I've been trying to avoid the ritual commonly known as code review (trckacr) for many reasons. I don't like it as a reviewer. I'm bad at it. I'm not a computer and something that looks plausible to me may not even compile. Cosmetic or stylistic errors/anomalies are easy, but reviews usually happen when the code is finished. Are you really going to suggest a full rewrite? A good friend of mine was a team lead at Google, and they lamented about how impossible code review sessions were and how producing quality code this way seems impossible.

It's not all black and white. I do find review comments helpful sometimes, especially when entering a new project. Usually that's about style or other cultural memes.

If you want to have (give or receive) truly impactful input from a second person on a piece of code, pair program it.

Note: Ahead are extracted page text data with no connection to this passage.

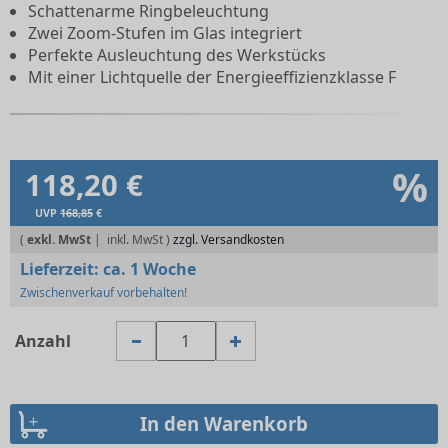
Schattenarme Ringbeleuchtung
Zwei Zoom-Stufen im Glas integriert
Perfekte Ausleuchtung des Werkstücks
Mit einer Lichtquelle der Energieeffizienzklasse F
%
118,20 €
UVP
168,85
€
(
exkl. MwSt
|
zzgl. Versandkosten
Lieferzeit:
ca. 1 Woche
Zwischenverkauf vorbehalten!
Anzahl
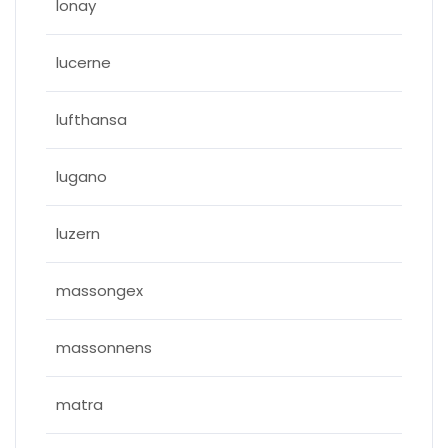
lonay
lucerne
lufthansa
lugano
luzern
massongex
massonnens
matra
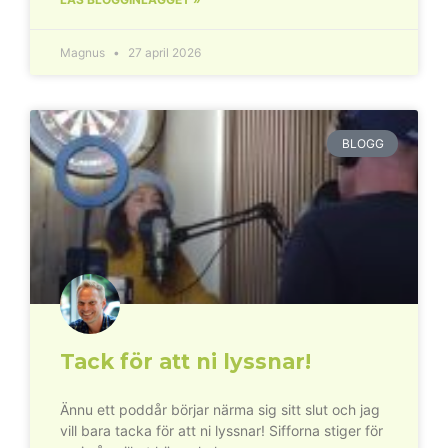
Magnus
27 april 2026
BLOGG
Tack för att ni lyssnar!
Ännu ett poddår börjar närma sig sitt slut och jag
vill bara tacka för att ni lyssnar! Sifforna stiger för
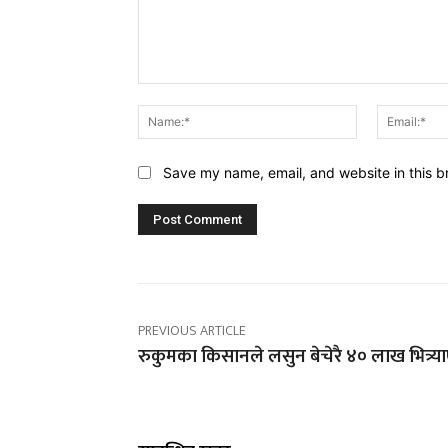
Comment:
Name:*
Save my name, email, and website in this b
PREVIOUS ARTICLE
रुकुमका किसानले लसुन बेचेरै ४० लाख भित्र्य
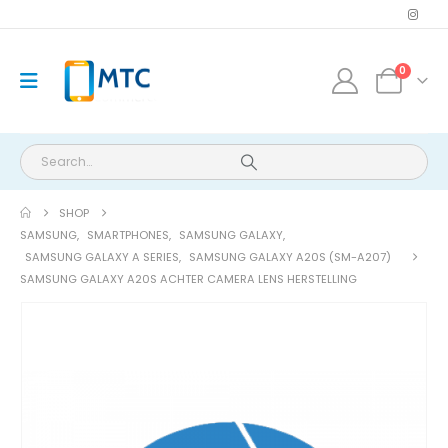
0
SHOP
SAMSUNG
,
SMARTPHONES
,
SAMSUNG GALAXY
,
SAMSUNG GALAXY A SERIES
,
SAMSUNG GALAXY A20S (SM-A207)
SAMSUNG GALAXY A20S ACHTER CAMERA LENS HERSTELLING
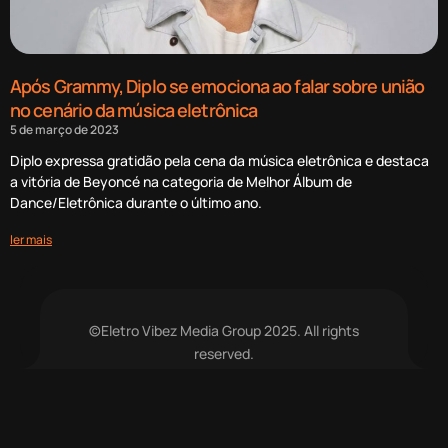
Após Grammy, Diplo se emociona ao falar sobre união
no cenário da música eletrônica
5 de março de 2023
Diplo expressa gratidão pela cena da música eletrônica e destaca
a vitória de Beyoncé na categoria de Melhor Álbum de
Dance/Eletrônica durante o último ano.
ler mais
©Eletro Vibez Media Group 2025. All rights
reserved.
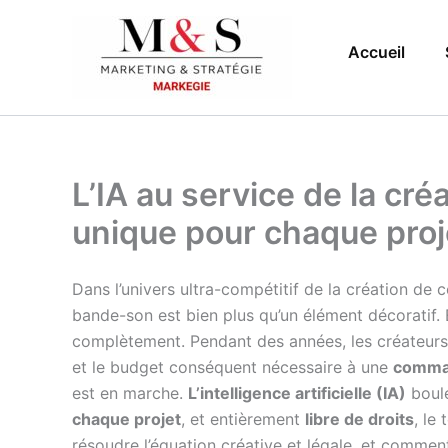
Aller
au
Accueil
contenu
L’IA au service de la cré
unique pour chaque pro
Dans l’univers ultra-compétitif de la création de
bande-son est bien plus qu’un élément décoratif. E
complètement. Pendant des années, les créateurs on
et le budget conséquent nécessaire à une
comma
est en marche.
L’intelligence artificielle (IA)
boule
chaque projet
, et entièrement
libre de droits
, le
résoudre l’équation créative et légale, et comment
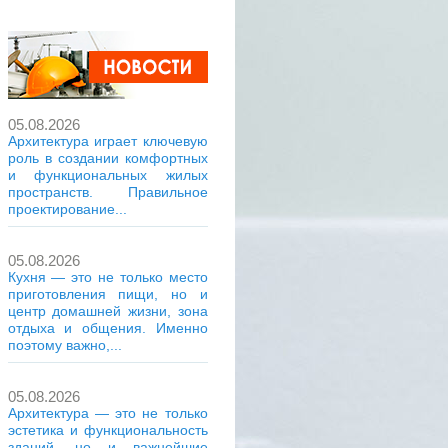
05.08.2026
Архитектура играет ключевую
роль в создании комфортных
и функциональных жилых
пространств. Правильное
проектирование...
05.08.2026
Кухня — это не только место
приготовления пищи, но и
центр домашней жизни, зона
отдыха и общения. Именно
поэтому важно,...
05.08.2026
Архитектура — это не только
эстетика и функциональность
зданий, но и важнейшие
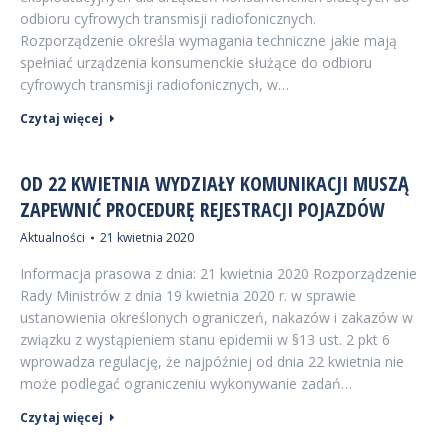
odbioru cyfrowych transmisji radiofonicznych.
Rozporządzenie określa wymagania techniczne jakie mają
spełniać urządzenia konsumenckie służące do odbioru
cyfrowych transmisji radiofonicznych, w…
Czytaj więcej
OD 22 KWIETNIA WYDZIAŁY KOMUNIKACJI MUSZĄ
ZAPEWNIĆ PROCEDURĘ REJESTRACJI POJAZDÓW
Aktualności
21 kwietnia 2020
Informacja prasowa z dnia: 21 kwietnia 2020 Rozporządzenie
Rady Ministrów z dnia 19 kwietnia 2020 r. w sprawie
ustanowienia określonych ograniczeń, nakazów i zakazów w
związku z wystąpieniem stanu epidemii w §13 ust. 2 pkt 6
wprowadza regulację, że najpóźniej od dnia 22 kwietnia nie
może podlegać ograniczeniu wykonywanie zadań…
Czytaj więcej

Anyway, I believe that the person who codes alone as opposed to pairing is cultivating the software crisis, and so is trckacr.

Show thread

Janneke Mar 7

@yala @jcoglan
So yeah, I do acknowledge the ritual exists, just not that it has much if anything to do with what it suggests that it is, or with what managers (non-programmers) belief it is.

Show thread

noplasticshower Mar 7

@jcoglan I helped to invent and commercialize static analysis engines for precisely that reason. So fun.

Show thread

A Mar 7

@jcoglan not even that. I also use LLMs for code reviews...

Show thread

Max S. New ⚜️Mar 7

@jcoglan and in open source LLMs can now automate the process of giving someone else horrible code review to do

@jcoglan Yeah! Especially when the reviewed code is just snippets copied from random sites on the internet! Fun!

Show thread

MongooseStudios Mar 8

@jcoglan and definitely never ever ever scrolls through half distractedly and says "LGTM"

Someone I know who is really into using LLMs to code — he uses one LLM to code, and another completely different LLM to code review.

He acts more like a technical lead or technical manager.